Before a House subcommittee investigating the Lockheed Electra crash in Boston that took 62 lives, Braniff Airways Captain Trooper A. Shaw gave the ill-fated Electra a supreme accolade: “The Electra is the safest and most reliable airplane it has been my privilege to fly.” His testimony seemed in direct conflict with the views of his own airline, which only the day before in Dallas had filed a $2,400,000 suit against Lockheed Aircraft, the Electra’s maker, and General Motors, which supplied the plane’s Allison turboprop engines, charging that the Electra was “negligently and carelessly planned, designed, manufactured and inspected.” The suit was based on the 1959 crash of one of Braniff’s Electras near Buffalo, Texas, which was blamed on a structural failure of the wing root—the same failure that knocked another Electra from the sky.
The contradictory attitudes toward the Electra represented the ambiguous position of Braniff—and other airlines—in the face of rising concern about the plane. Egged on by its lawyers, Braniff was trying to collect damages for the crash.

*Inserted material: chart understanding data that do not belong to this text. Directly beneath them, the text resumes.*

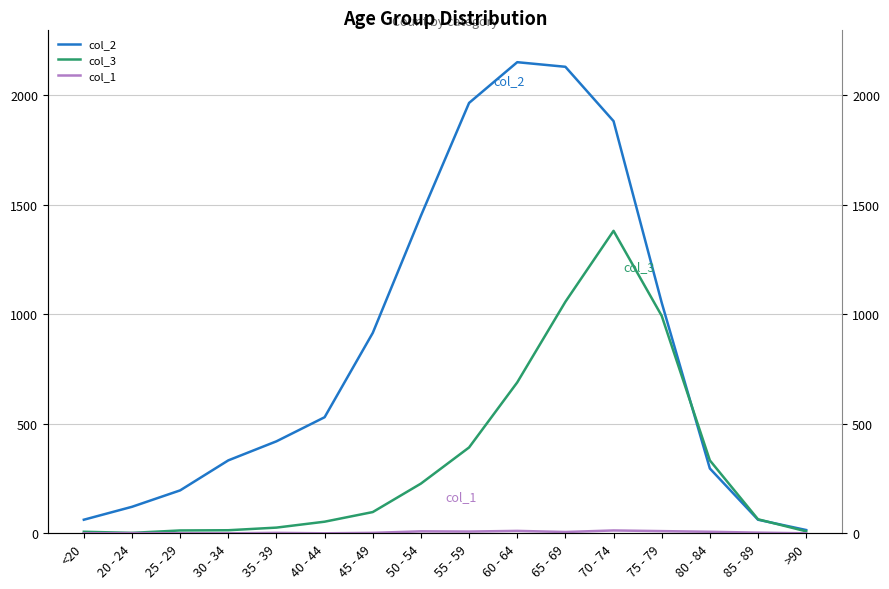

Where does the col_2 series first go above 530?

45 - 49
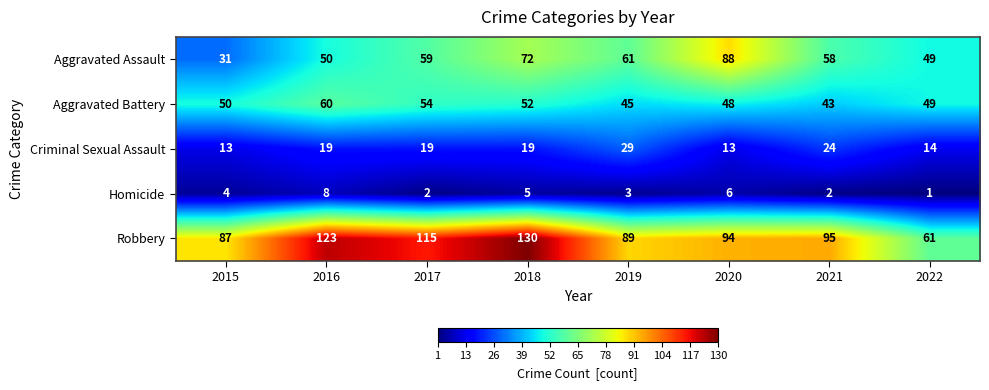

Which series has the largest total across all categories?

Robbery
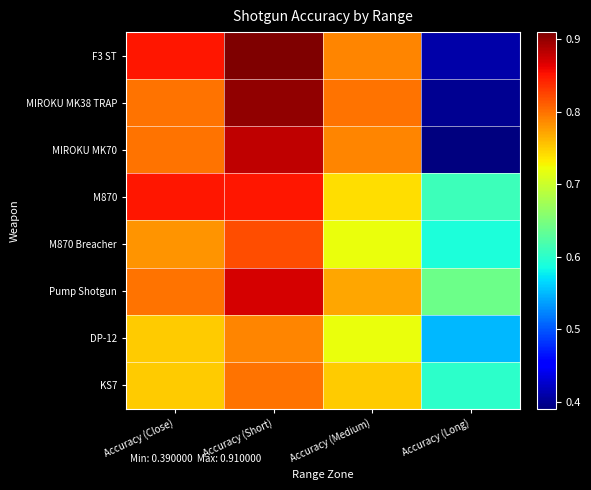

Reading right to left, list all the values displayed in this chart.

F3 ST: Accuracy (Long)=0.4	Accuracy (Medium)=0.8	Accuracy (Short)=0.9	Accuracy (Close)=0.8
MIROKU MK38 TRAP: Accuracy (Long)=0.4	Accuracy (Medium)=0.8	Accuracy (Short)=0.9	Accuracy (Close)=0.8
MIROKU MK70: Accuracy (Long)=0.4	Accuracy (Medium)=0.8	Accuracy (Short)=0.9	Accuracy (Close)=0.8
M870: Accuracy (Long)=0.6	Accuracy (Medium)=0.7	Accuracy (Short)=0.8	Accuracy (Close)=0.8
M870 Breacher: Accuracy (Long)=0.6	Accuracy (Medium)=0.7	Accuracy (Short)=0.8	Accuracy (Close)=0.8
Pump Shotgun: Accuracy (Long)=0.6	Accuracy (Medium)=0.8	Accuracy (Short)=0.9	Accuracy (Close)=0.8
DP-12: Accuracy (Long)=0.6	Accuracy (Medium)=0.7	Accuracy (Short)=0.8	Accuracy (Close)=0.8
KS7: Accuracy (Long)=0.6	Accuracy (Medium)=0.8	Accuracy (Short)=0.8	Accuracy (Close)=0.8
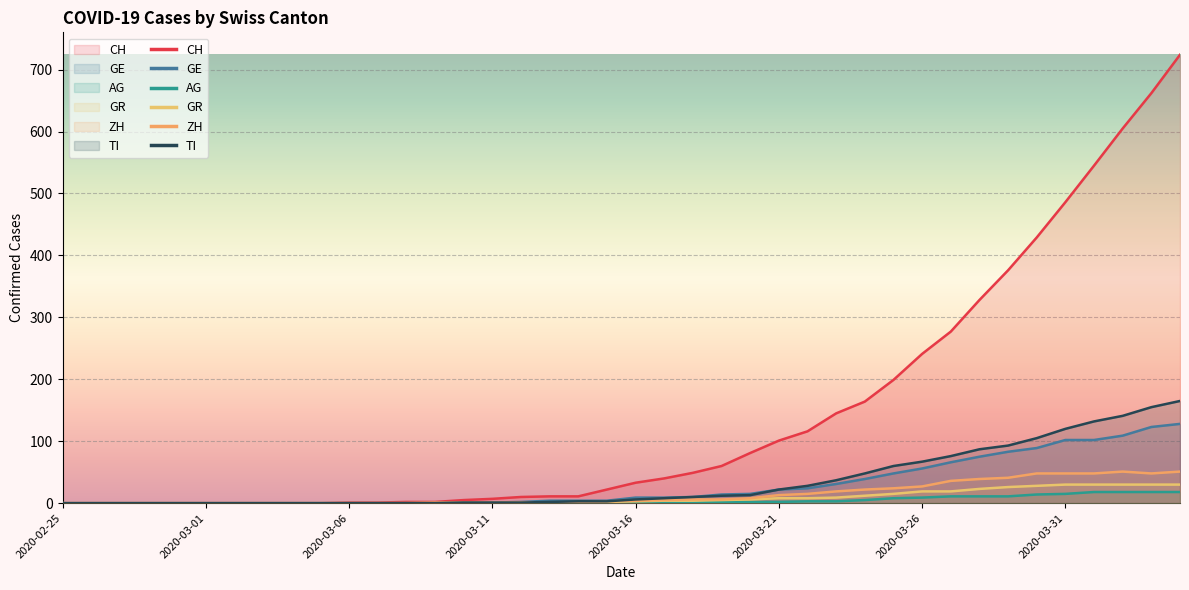

What position from the left is 2020-03-07?

12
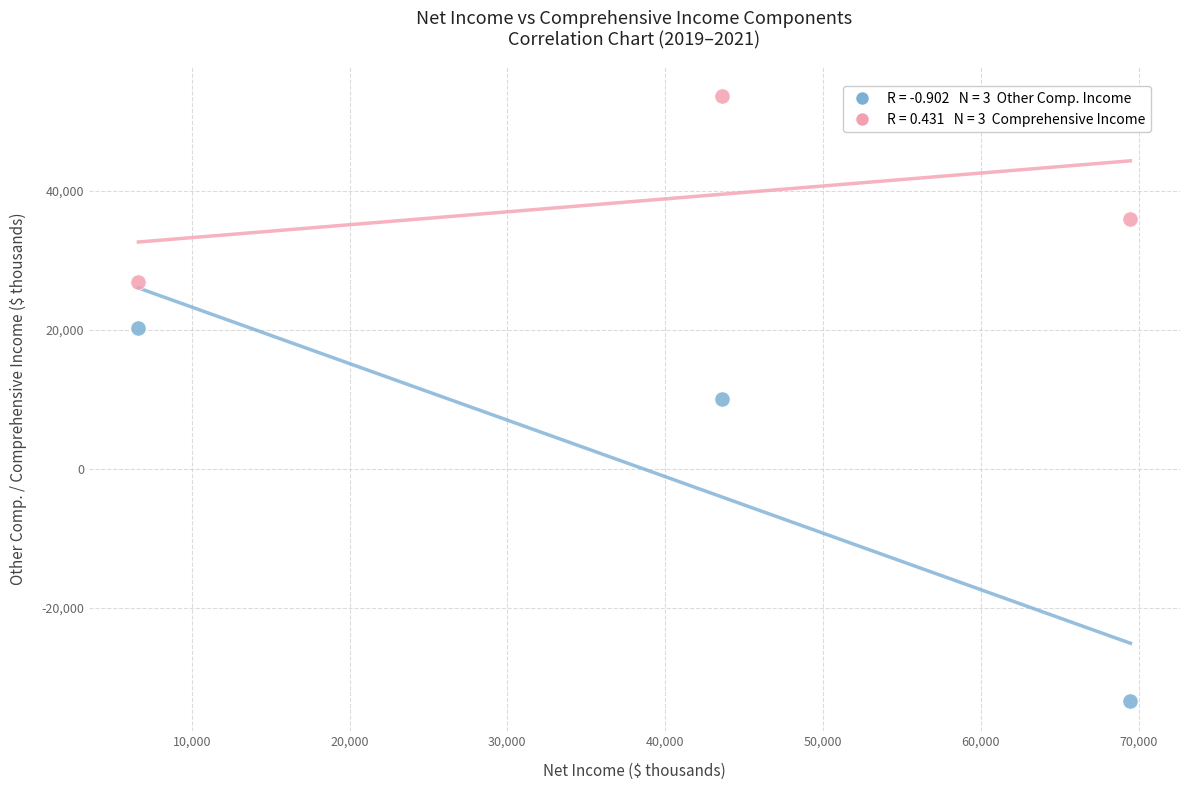

Across all data points, what is the range of Y values (max minus min)?

87120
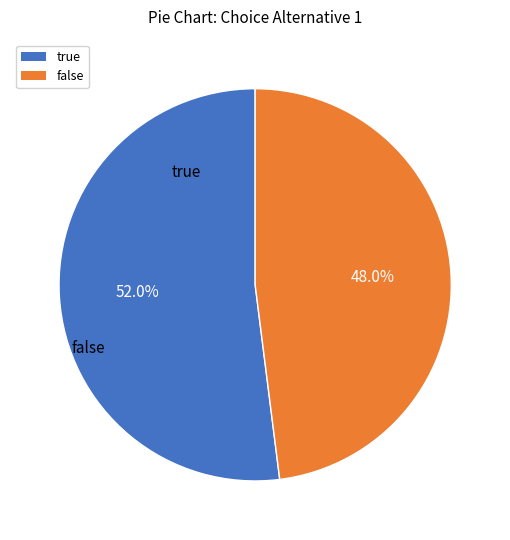

Does any single category account for the majority?

Yes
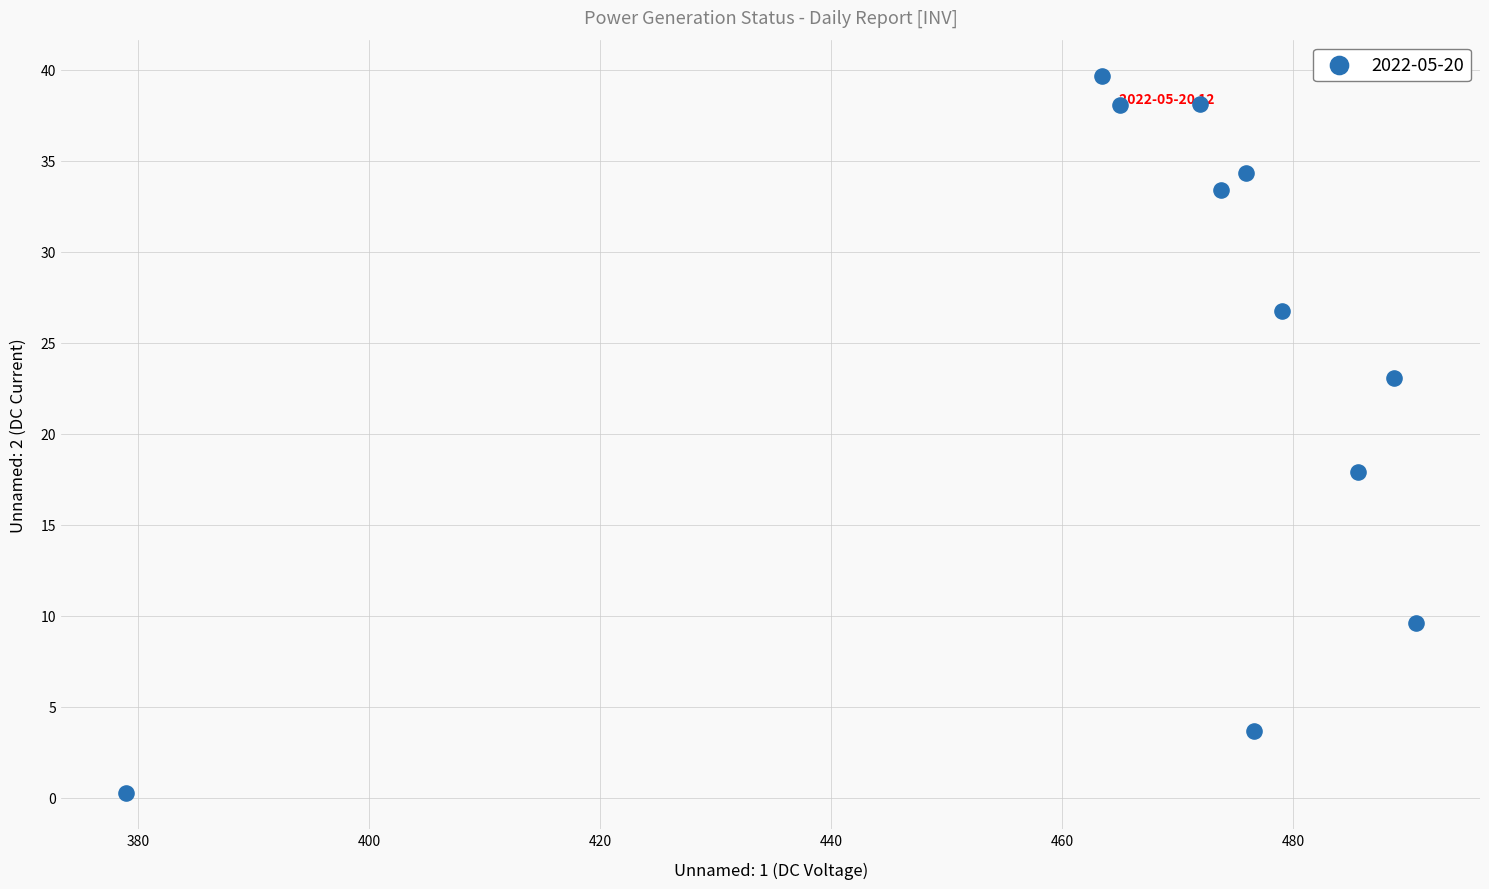

What Y value in the scatter plot is closest to 19?

17.9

At the same time, Braniff was working with Northwest, National and American Airlines to counteract public worry over the plane’s safety, sending out “truth squads” of pilots who are sold on the Electra.
The airlines’ case for the Electra got a boost from both the Federal Aviation Agency and the Civil Aeronautics Board last week. Both agreed that the Electra crash in Boston was definitely caused by starlings that choked the plane’s engines. As if to underscore their findings, an Eastern Airlines DC-8 jet struck a flock of birds last week as it taxied for a take-off from Boston’s Logan International Airport, slammed to a stop on the runway only in the nick of time. Alarmed, Logan authorities established roving bands of shotgun-armed guards who have orders to shoot at birds on sight.